Ökonomische Analysen weisen darauf hin, dass die Kooperation von Unternehmen mit externen Anspruchsgruppen auch mit der Verlagerung von Wertschöpfungspotenzialen verbunden ist. Mit anderen Worten: Kunden oder andere Partner kooperieren mit Unternehmen, weil sie einen Gewinn aus dieser Kooperation ziehen. Dieser Gewinn kann durchaus auf Kosten der Unternehmen gehen, wenn also Wertschöpfungsstufen nicht mehr beim Unternehmen, sondern bei den Kooperationspartnern anfallen (Chaney, 2012). Meist überwiegt jedoch die Hoffnung, dass netto neue Wertschöpfungspotenziale entstehen, so dass alle beteiligten Parteien einen Gewinn aus der Kooperation ziehen (Franquet et al., 2011). Die Steigerung des Verantwortungs- und Zugehörigkeitsgefühls auf Seiten der Kooperationspartner durch deren Beteiligung moderiert vermutlich auch das Verlustrisiko auf Seiten der Unternehmen (Yen et al., 2011).

Ein interessantes Anschauungsobjekt der Online-Beteiligung in der Wirtschaft – und ihrer kritischen Auswirkungen – stellen die Kreativindustrien dar, insbesondere die Musik- und Film-Industrie sowie der Journalismus (Franquet et al, 2011; Hanekop & Wittke, 2008; Neuberger et al., 2009). Innovationen, getrieben durch neue Medien, wirken in dieser Branche häufig „disruptiv“, das heißt sie stellen herkömmliche Geschäftsmodelle in Frage. Neue Medien zeichnen sich dadurch aus, dass sie einem breiten Publikum die kreative Nutzung ermöglichen, also das Erstellen und Verbreiten medialer Inhalte erleichtern. War etwa die Aufnahme und Verbreitung von Musik, Fotos, Videos oder journalistischen Inhalten zuvor eine Domäne professioneller Produzenten, welche über eine entsprechende, häufig kostspielige Infrastruktur verfügten, machen moderne Endgeräte, ein nahezu allgegenwärtiger Internetzugang und Online-Veröffentlichungsplattformen jeden Nutzer zu einem potenziellen Medienproduzenten (Chaney, 2012).

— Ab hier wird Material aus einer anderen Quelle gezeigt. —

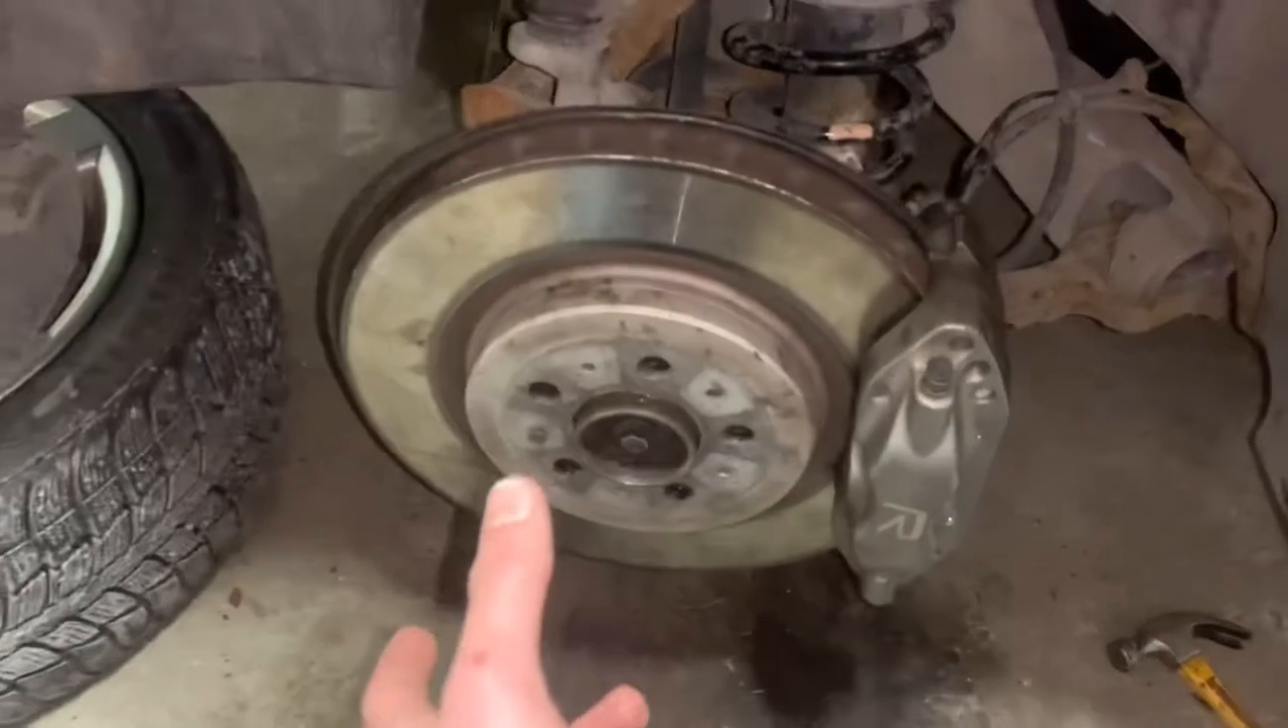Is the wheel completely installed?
No.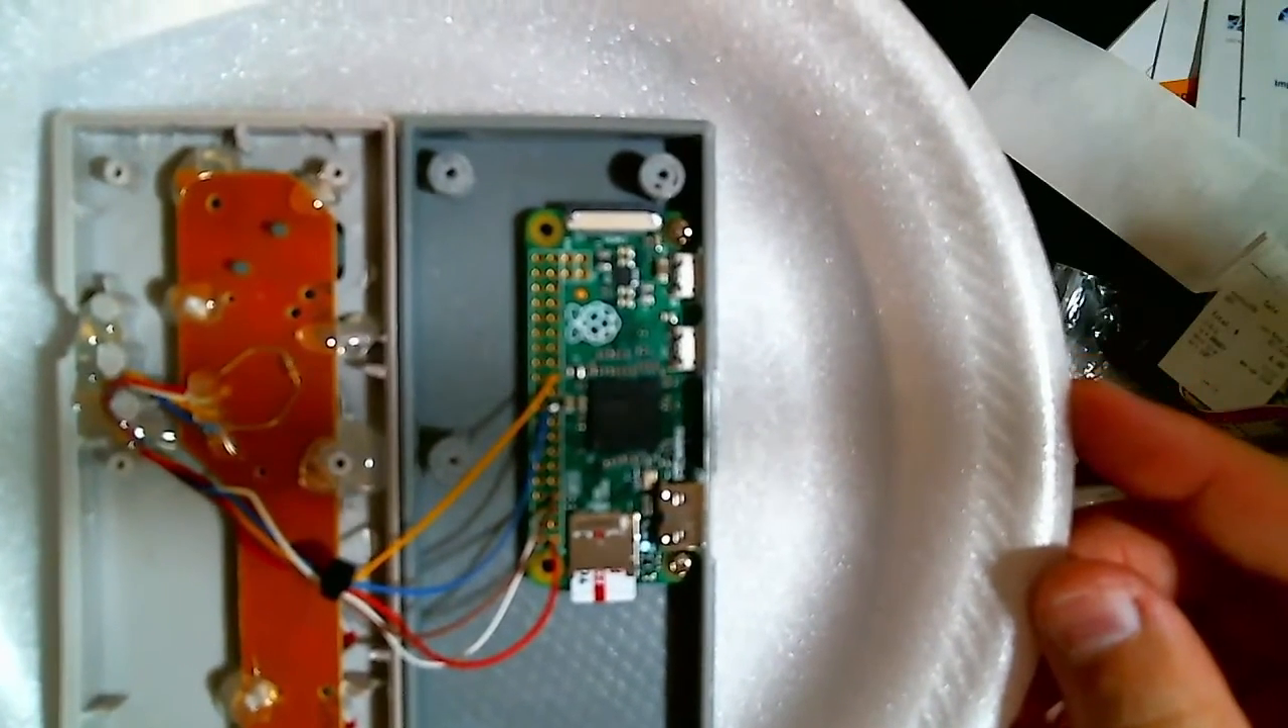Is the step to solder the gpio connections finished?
Yes.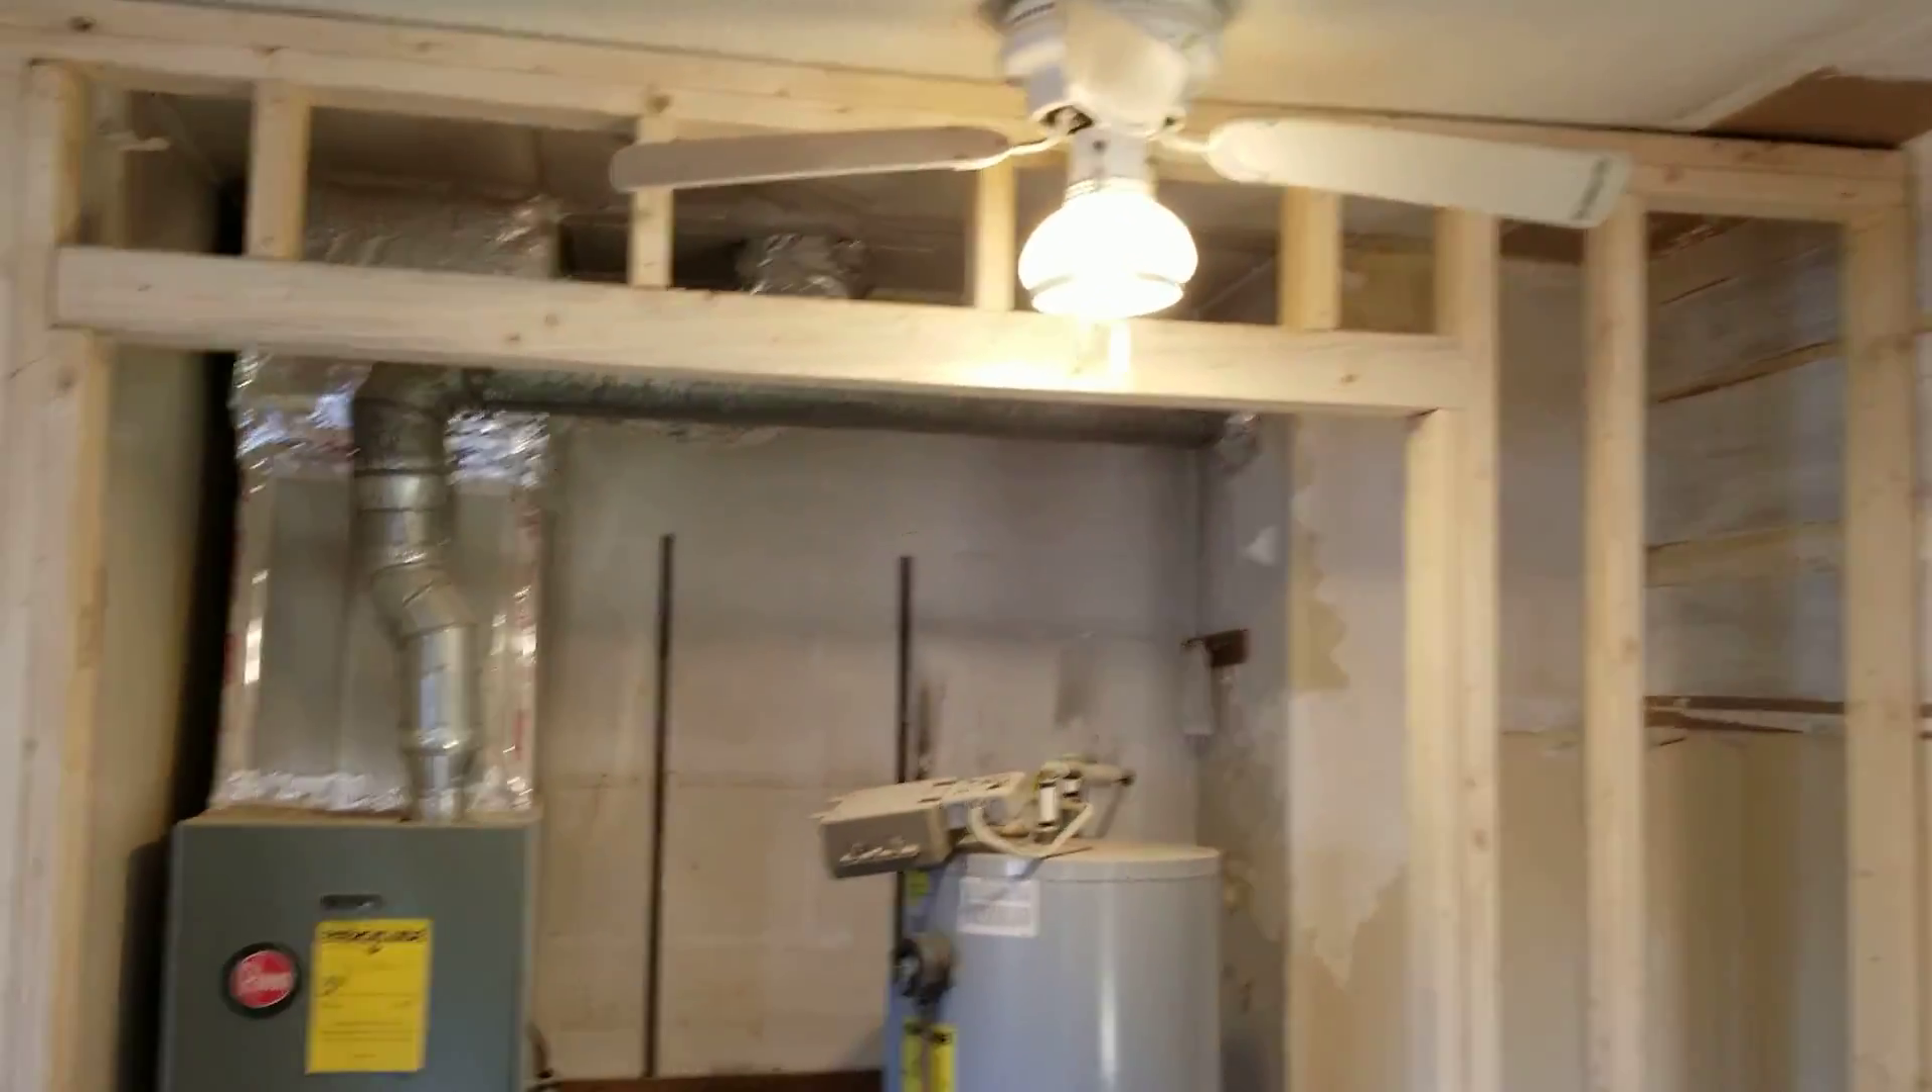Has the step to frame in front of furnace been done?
Yes.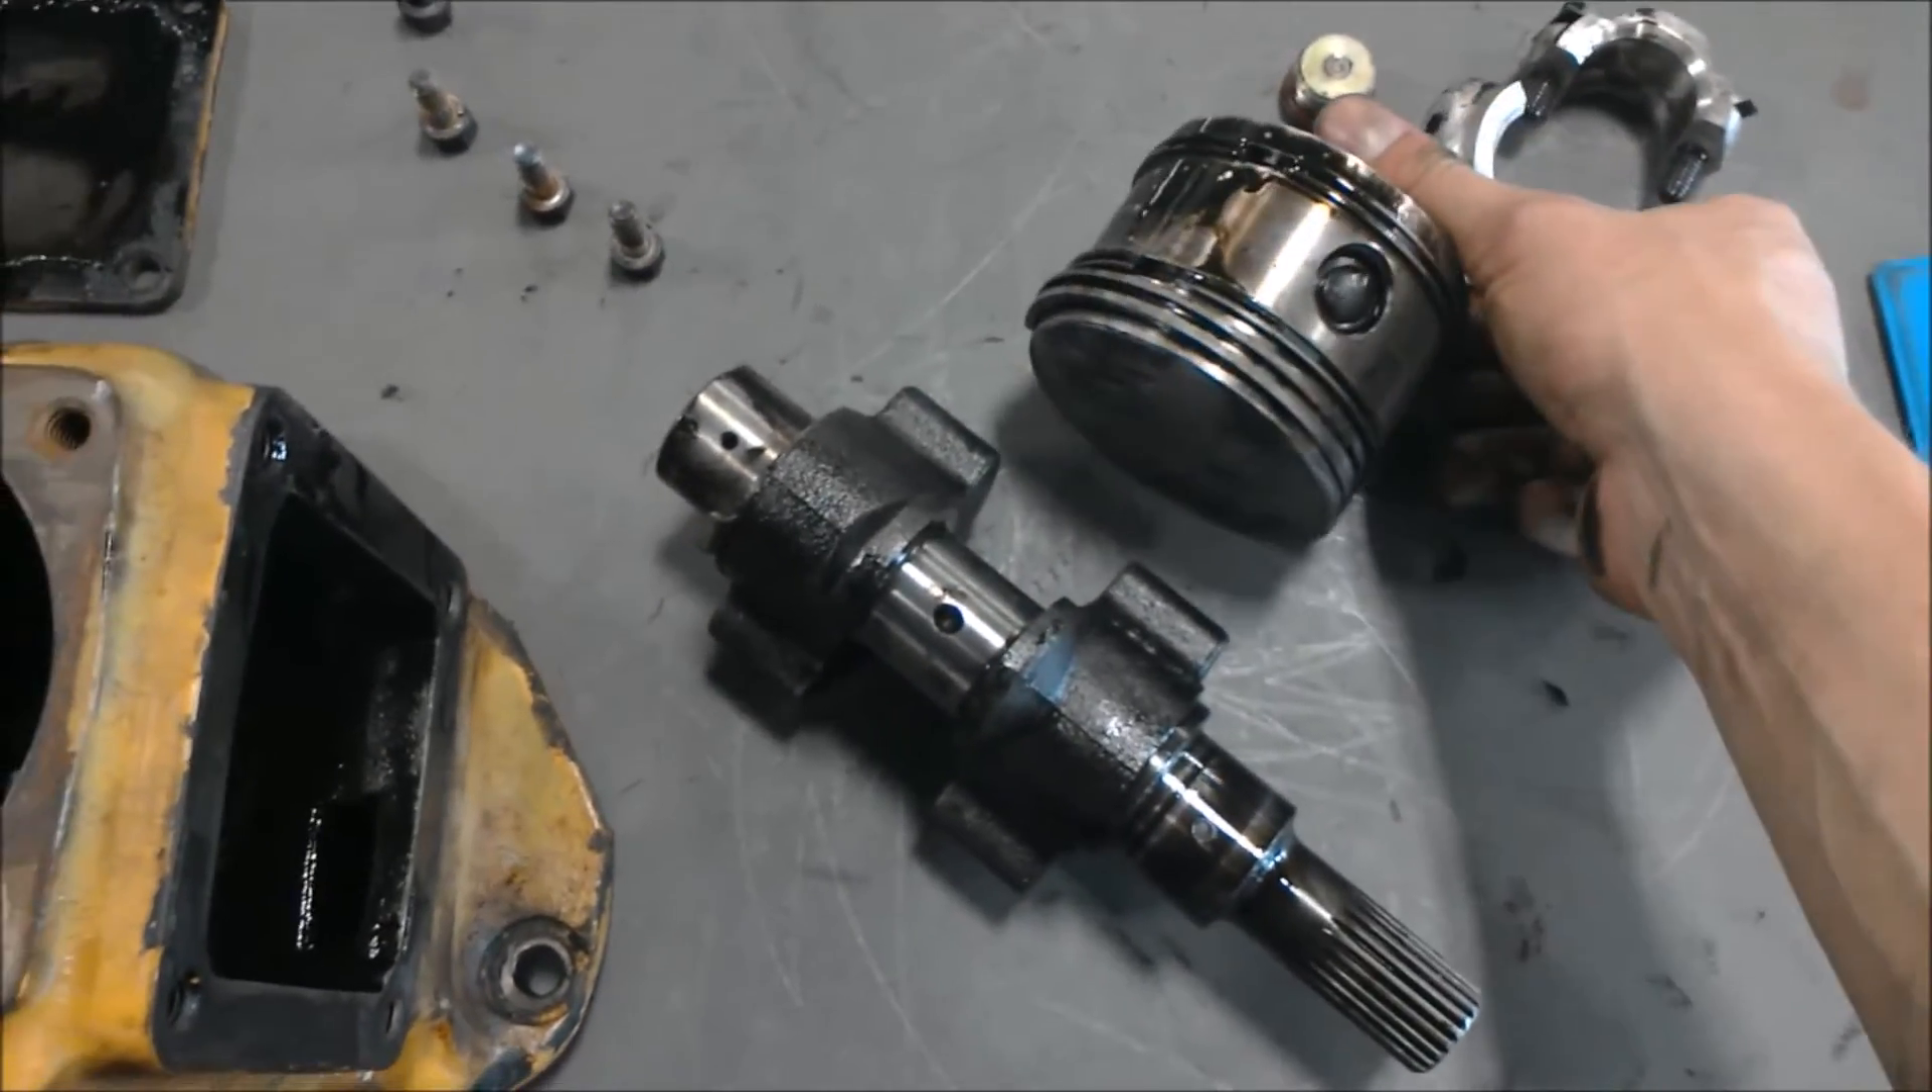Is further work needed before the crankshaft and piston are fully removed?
No.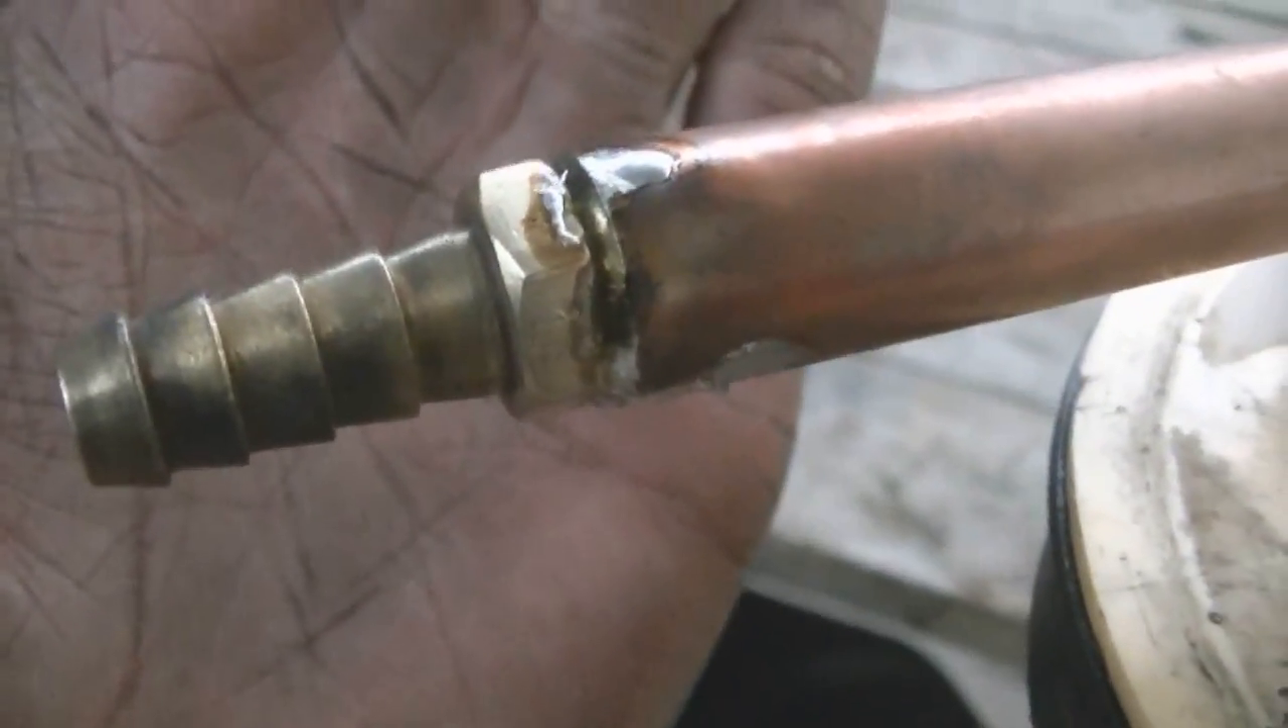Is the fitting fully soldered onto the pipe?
Yes.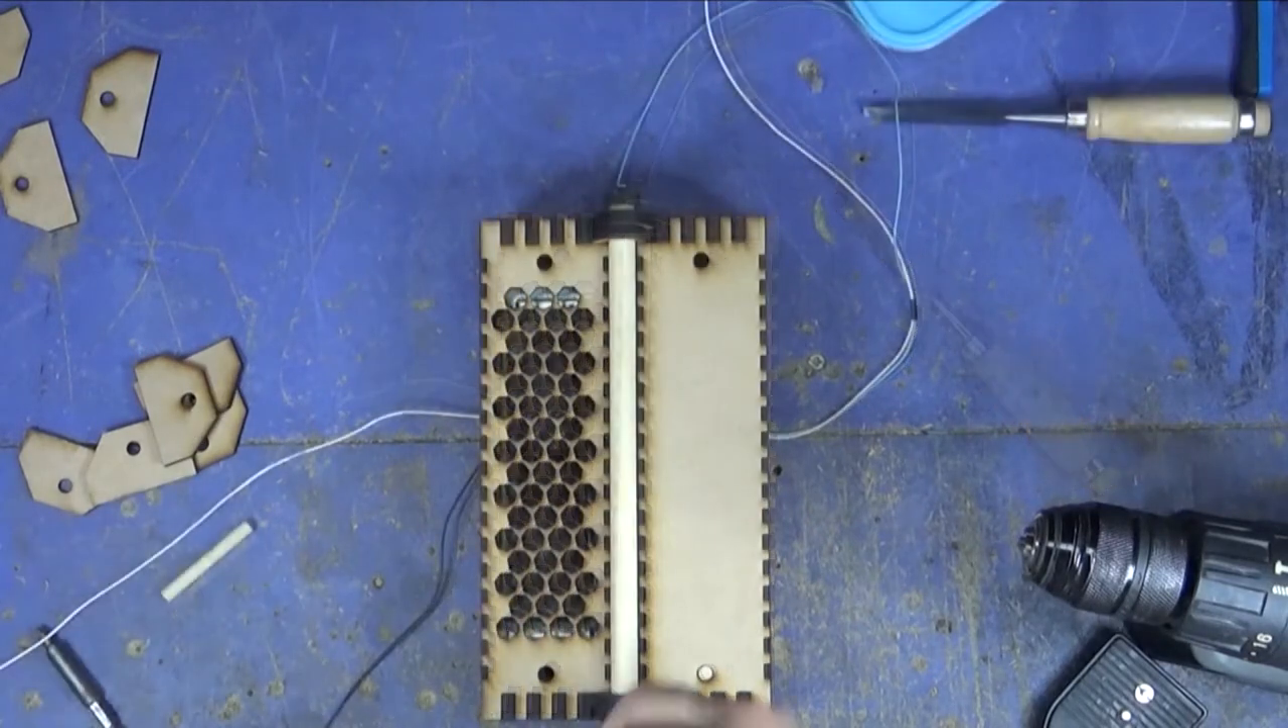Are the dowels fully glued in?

Neue Online-Veröffentlichungsplatttformen für Nutzer:

Beispiel 10: Über das „Contributor-Portal“ von Shutterstock können Nutzer, ob Anfänger oder Profi, ihre Fotos und Filme an den Onlinedienst übertragen und so einen großen Kundenkreis erreichen. Nach einer Qualitätsprüfung werden die Bilder freigeschaltet und der Urheber erhält für jeden Kauf einen vereinbarten Betrag.

Die Disruption traditioneller Geschäftsmodelle wird in der Forschung etwa am Beispiel der Musik-Piraterie, der Selbst-Vermarktung von Musikern und Fotografen und des so genannten „Bürgerjournalismus“ untersucht (Nguyen, 2006). Insbesondere führen diese Aktivitäten dazu, dass Umsatzströme an den traditionellen Anbietern vorbeigelenkt werden. Es ist jedoch keineswegs so, dass diese neuen Formen der kreativen Beteiligung nur nachteilig für bisherige Anbieter sein müssen. Erneut gilt, dass die Aktivierung und Einbindung von Kunden in Erstellungsprozesse deren Aufmerksamkeit und Loyalität erhöhen (Chaney, 2012). Bei einer Anpassung des Geschäftsmodells eröffnen sich damit neue Wertschöpfungspotenziale.

Abschließend sei auf eine interessante Beobachtung einer amerikanischen Studie hingewiesen: Danach ist eine stärkere Internetnutzung auch mit einer höheren Beteiligung am Kapitalmarkt verbunden (Bogan, 2008). Das Internet bietet interessierten Nutzern eine Vielzahl relevanter Informationen, die Investitionsentscheidungen unterstützen. Gleichzeitig erleichtert es den Zugang zu Finanzinstitutionen (Online-Banking/-Brokerage). Bürgern fällt es damit leichter, Direktinvestitionen zu tätigen. Je mehr Internetnutzung, desto aktiver beteiligen sich die Nutzer an Aktiengesellschaften. Sofern die Nutzer ihre finanzielle Beteiligung nicht als eine reine Investition betrachten, sondern tatsächlich auch ihre Mitentscheidungsoptionen wahrnehmen, desto eher kann die Beteiligung im Internet tatsächlich die Machtverhältnisse in der Wirtschaft beeinflussen. Für die Forschung besteht somit noch viel Potenzial, die Auswirkungen der Online-Beteiligung in der Wirtschaft zu erkunden.